Exercise description
Determine how many lines of the entries that follow contain "linecap", and respond with that number alone.

------ Records for the exercise

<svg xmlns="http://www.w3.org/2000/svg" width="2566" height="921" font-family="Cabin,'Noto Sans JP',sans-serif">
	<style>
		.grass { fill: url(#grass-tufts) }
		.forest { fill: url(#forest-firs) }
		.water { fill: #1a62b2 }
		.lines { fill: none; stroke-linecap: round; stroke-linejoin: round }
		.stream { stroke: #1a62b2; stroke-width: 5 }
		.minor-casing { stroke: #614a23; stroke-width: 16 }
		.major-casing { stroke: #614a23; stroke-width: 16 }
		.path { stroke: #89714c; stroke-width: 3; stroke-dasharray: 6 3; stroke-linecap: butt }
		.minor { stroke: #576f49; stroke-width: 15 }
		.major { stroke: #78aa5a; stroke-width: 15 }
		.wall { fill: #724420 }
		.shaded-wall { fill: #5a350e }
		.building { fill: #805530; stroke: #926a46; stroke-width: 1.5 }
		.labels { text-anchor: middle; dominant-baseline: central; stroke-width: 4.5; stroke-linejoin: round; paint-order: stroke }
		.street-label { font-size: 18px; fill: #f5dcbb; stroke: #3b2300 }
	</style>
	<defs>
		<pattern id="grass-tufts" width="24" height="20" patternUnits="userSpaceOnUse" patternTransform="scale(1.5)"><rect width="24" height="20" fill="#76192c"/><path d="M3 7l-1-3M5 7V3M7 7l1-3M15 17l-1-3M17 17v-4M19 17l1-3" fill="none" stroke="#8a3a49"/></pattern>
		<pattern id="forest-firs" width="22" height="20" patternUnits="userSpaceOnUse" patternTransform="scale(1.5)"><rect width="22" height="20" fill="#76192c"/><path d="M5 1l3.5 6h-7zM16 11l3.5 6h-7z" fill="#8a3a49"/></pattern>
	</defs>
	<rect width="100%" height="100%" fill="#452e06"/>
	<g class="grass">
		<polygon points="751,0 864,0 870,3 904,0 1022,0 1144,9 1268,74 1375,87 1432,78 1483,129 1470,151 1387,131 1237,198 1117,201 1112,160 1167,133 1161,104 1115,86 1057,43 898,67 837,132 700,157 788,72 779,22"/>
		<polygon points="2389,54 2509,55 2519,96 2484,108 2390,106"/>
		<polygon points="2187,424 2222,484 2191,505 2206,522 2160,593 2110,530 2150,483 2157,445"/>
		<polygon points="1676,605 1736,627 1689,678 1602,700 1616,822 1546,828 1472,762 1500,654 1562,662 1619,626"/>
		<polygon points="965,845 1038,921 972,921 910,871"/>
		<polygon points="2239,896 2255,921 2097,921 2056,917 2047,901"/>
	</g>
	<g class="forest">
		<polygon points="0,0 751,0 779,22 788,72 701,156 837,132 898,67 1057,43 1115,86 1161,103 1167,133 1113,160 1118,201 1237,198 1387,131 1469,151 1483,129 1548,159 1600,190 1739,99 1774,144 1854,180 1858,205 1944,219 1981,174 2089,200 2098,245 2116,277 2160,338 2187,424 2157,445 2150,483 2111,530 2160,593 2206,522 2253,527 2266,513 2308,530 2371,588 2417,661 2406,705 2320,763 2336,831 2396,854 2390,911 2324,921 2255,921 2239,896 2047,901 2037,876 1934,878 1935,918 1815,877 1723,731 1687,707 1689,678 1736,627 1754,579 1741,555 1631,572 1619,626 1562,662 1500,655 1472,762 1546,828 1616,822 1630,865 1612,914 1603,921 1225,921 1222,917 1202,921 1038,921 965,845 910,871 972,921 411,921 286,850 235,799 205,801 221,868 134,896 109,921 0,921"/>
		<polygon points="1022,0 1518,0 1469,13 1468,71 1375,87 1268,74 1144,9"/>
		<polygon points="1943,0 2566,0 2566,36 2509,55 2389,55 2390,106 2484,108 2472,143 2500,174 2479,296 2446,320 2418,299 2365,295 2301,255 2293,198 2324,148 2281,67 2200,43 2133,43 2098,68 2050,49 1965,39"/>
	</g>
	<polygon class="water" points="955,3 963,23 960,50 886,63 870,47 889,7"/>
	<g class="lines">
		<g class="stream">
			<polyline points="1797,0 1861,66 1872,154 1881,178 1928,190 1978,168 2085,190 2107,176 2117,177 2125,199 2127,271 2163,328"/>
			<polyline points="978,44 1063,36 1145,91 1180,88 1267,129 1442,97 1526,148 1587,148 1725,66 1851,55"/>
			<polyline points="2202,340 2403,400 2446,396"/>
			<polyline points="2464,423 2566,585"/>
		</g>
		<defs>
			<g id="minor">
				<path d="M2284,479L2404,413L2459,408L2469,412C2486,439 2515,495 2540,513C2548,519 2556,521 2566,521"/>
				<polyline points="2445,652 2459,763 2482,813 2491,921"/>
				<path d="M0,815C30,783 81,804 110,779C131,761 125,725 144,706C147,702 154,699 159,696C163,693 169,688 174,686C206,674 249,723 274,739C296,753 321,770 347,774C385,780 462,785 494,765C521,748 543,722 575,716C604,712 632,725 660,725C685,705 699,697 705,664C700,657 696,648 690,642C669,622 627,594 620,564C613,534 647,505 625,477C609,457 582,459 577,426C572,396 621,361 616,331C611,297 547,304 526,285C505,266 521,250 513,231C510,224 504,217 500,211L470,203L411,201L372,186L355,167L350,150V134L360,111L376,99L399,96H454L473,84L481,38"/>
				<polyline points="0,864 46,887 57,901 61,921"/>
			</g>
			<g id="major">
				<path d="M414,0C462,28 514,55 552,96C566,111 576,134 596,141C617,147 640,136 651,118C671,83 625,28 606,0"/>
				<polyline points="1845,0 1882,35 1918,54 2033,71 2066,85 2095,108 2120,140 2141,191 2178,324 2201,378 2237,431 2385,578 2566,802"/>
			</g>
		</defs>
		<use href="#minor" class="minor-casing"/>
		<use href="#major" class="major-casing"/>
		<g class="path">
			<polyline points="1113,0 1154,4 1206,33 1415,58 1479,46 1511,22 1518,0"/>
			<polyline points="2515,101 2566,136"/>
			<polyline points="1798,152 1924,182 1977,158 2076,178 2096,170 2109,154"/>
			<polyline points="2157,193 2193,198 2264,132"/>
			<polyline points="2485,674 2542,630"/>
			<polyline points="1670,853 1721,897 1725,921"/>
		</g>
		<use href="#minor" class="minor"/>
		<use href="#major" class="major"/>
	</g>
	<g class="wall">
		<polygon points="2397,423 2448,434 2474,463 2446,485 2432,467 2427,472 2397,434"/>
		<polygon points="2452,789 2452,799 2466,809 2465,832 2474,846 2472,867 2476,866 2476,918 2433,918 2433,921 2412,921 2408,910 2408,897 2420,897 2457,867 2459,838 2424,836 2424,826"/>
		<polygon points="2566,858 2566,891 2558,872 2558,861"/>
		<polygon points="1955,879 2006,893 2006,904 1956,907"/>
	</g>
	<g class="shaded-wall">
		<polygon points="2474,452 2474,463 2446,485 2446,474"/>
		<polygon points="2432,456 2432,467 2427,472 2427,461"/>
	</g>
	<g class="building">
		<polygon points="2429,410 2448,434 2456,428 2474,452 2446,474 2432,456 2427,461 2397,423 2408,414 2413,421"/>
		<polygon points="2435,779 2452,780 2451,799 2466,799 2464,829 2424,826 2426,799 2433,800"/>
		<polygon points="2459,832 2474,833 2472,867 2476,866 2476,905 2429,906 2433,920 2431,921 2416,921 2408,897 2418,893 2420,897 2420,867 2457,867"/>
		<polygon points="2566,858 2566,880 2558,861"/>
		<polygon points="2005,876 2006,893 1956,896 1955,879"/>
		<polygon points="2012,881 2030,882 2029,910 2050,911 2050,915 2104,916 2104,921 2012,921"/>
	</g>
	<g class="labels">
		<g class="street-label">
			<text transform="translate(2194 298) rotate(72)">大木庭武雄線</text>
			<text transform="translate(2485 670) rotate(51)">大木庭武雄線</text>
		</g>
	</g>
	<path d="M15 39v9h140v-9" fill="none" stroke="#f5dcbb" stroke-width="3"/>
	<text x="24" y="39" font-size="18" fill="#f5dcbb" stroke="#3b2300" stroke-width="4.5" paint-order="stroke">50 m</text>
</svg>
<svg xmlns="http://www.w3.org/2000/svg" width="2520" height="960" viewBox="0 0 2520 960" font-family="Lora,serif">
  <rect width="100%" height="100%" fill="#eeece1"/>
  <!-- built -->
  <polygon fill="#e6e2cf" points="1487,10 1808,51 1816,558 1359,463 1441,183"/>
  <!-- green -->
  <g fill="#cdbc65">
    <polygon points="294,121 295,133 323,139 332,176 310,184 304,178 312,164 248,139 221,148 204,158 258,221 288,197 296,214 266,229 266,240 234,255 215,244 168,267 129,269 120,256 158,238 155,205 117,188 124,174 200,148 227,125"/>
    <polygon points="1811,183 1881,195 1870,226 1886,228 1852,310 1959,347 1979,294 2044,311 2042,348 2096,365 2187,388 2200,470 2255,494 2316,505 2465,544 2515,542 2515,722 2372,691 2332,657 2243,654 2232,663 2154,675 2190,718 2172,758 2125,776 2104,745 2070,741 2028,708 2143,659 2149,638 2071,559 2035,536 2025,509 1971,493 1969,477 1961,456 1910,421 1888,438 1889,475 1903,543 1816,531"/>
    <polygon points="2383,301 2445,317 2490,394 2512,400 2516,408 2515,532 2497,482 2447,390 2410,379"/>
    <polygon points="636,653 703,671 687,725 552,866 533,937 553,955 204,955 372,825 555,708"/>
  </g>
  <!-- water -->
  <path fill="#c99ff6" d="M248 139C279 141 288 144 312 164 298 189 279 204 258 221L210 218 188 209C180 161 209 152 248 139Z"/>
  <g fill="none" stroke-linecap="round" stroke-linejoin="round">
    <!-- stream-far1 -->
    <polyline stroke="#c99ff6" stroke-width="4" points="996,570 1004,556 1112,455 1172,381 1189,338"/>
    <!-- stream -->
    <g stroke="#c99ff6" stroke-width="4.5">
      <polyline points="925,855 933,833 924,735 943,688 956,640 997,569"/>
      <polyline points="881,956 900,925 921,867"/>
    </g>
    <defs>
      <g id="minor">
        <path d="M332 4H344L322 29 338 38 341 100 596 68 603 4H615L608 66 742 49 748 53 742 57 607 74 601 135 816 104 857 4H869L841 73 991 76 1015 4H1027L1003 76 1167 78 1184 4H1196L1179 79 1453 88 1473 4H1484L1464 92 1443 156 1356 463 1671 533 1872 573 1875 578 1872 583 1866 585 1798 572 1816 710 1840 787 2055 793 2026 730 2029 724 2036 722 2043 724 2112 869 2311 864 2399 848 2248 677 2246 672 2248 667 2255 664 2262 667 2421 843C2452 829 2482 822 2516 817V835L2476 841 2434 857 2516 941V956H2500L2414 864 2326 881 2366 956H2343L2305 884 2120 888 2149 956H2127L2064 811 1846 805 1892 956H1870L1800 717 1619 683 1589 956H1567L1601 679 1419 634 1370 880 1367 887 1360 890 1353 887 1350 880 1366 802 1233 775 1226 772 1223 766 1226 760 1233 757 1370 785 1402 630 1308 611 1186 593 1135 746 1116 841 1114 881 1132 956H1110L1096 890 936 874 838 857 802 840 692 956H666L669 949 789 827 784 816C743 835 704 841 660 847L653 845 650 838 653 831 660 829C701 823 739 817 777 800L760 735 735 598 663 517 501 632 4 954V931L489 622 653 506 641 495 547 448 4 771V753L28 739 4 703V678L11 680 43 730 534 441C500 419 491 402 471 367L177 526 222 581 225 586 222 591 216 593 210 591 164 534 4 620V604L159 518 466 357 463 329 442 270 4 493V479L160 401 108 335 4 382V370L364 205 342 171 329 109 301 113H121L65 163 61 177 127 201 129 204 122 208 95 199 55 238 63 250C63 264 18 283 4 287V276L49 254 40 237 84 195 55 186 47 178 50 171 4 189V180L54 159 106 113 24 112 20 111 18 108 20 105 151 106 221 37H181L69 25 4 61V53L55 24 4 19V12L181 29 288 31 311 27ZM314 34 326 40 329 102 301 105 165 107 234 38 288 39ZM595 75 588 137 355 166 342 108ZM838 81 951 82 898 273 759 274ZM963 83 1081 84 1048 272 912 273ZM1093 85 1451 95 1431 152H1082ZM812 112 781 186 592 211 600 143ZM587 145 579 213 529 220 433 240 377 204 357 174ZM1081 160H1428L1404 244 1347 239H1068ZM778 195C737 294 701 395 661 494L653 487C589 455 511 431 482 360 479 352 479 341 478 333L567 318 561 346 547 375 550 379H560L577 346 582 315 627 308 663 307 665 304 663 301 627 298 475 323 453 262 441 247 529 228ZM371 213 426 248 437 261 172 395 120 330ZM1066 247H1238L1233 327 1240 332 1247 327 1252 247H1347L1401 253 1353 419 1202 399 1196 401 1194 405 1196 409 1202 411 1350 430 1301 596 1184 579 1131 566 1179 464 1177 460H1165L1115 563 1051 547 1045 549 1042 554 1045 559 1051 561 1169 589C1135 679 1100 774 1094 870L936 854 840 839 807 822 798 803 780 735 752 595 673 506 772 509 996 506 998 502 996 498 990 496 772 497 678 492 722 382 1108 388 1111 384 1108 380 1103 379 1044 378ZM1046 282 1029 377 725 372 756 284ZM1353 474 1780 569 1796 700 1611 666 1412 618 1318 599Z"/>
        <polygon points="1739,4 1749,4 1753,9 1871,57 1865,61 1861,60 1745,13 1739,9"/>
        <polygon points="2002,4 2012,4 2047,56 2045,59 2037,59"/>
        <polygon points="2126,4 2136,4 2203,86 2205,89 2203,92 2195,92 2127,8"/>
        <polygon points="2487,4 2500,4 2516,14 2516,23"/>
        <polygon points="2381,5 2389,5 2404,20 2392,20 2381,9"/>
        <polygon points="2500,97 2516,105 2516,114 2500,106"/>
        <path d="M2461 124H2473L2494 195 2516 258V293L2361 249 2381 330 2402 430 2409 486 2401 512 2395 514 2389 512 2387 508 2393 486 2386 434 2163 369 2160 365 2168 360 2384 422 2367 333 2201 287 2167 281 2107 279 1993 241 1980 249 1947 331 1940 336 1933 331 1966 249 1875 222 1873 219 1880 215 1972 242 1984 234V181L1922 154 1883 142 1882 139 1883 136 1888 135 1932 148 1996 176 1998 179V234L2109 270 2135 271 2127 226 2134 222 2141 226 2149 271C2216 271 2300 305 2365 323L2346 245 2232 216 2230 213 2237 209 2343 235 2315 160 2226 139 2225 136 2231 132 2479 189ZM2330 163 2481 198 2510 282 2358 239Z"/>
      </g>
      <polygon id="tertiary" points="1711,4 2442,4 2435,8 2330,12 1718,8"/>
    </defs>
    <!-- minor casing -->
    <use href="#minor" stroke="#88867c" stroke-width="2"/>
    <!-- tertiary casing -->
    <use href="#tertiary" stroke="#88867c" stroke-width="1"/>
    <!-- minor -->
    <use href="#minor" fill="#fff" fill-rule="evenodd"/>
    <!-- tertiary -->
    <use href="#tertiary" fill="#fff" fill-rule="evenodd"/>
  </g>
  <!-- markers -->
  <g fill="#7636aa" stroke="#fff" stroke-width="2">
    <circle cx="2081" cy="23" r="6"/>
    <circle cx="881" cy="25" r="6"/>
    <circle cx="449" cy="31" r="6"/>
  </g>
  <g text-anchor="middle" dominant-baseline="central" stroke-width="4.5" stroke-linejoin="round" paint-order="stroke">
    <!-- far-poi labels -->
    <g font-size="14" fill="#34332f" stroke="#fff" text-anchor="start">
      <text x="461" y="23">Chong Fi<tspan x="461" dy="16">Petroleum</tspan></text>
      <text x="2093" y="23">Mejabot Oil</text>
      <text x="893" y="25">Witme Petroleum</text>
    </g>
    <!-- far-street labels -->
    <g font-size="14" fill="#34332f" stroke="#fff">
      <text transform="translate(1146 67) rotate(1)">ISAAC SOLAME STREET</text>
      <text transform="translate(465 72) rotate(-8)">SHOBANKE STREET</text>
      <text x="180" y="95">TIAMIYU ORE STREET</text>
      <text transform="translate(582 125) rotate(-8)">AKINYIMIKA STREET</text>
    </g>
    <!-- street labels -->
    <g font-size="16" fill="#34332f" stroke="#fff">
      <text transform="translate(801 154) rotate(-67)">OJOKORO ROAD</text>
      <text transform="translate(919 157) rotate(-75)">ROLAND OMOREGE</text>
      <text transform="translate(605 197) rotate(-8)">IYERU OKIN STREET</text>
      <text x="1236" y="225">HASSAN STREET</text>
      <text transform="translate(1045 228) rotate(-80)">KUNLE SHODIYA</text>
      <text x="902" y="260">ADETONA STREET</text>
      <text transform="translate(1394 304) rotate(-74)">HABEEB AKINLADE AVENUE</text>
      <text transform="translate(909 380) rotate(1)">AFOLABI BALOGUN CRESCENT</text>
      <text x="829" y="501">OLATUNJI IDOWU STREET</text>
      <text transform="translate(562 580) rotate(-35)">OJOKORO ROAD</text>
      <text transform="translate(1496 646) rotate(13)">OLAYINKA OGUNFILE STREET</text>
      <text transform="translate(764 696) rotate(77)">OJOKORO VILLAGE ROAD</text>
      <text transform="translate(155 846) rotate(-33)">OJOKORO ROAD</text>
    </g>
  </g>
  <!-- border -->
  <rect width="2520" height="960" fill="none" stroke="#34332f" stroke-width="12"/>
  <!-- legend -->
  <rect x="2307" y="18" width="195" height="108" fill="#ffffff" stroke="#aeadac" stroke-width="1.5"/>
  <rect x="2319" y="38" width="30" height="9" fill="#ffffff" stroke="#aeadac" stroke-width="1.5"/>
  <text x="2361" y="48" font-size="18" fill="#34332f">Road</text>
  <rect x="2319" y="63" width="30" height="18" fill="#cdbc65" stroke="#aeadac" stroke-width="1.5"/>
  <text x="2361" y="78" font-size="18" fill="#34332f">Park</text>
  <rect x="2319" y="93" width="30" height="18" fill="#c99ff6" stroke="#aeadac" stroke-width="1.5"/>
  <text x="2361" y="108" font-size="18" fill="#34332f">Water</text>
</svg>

------------

Solution to this task
3